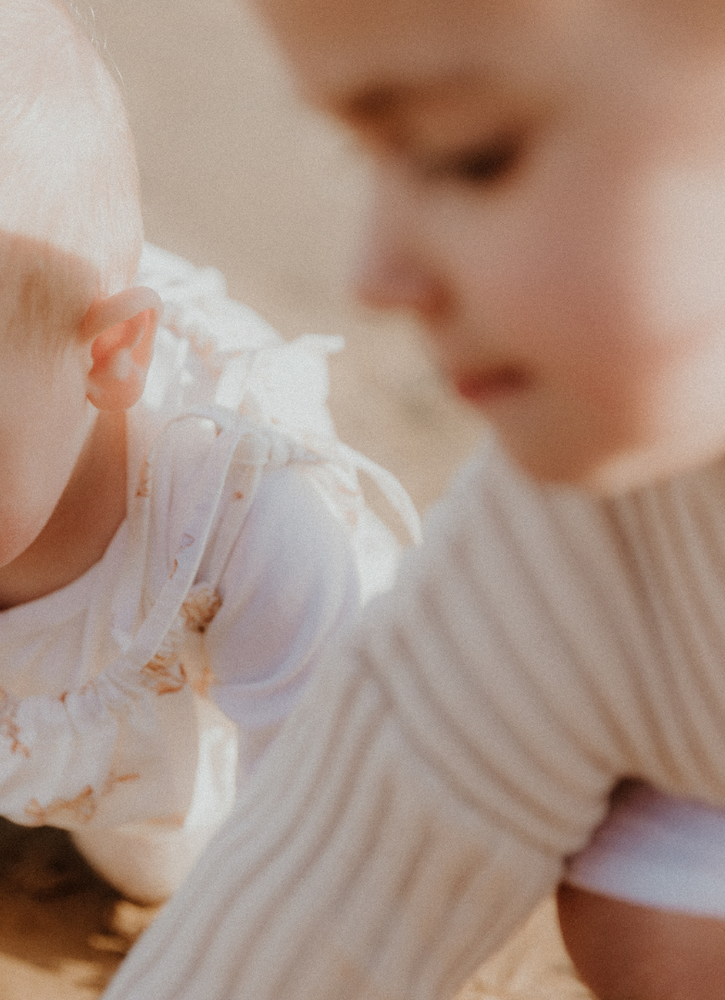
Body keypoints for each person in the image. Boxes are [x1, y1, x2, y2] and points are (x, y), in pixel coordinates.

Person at [0, 1, 418, 998]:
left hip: (156, 713)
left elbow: (321, 792)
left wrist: (243, 956)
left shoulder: (242, 519)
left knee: (165, 863)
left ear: (108, 358)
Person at [101, 2, 725, 999]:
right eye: (367, 159)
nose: (373, 276)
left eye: (467, 156)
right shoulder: (580, 538)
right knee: (657, 909)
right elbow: (333, 880)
● ● ● ● ●
• WHAT THE TASK ASKS: Restate all entries exactly; pictures stay out.

• SOLVED PROBLEM:
Body keypoints for each person in the image. Boxes are [x1, y1, x2, y2] and points are (x, y), in pixel coordinates.

Person at [0, 1, 418, 998]:
left hip: (156, 713)
left elbow: (321, 792)
left wrist: (243, 956)
left shoulder: (242, 519)
left knee: (165, 863)
left ear: (108, 358)
Person at [101, 2, 725, 999]:
right eye: (367, 159)
nose: (373, 276)
left eye: (467, 156)
right shoulder: (580, 538)
right knee: (657, 909)
right elbow: (333, 880)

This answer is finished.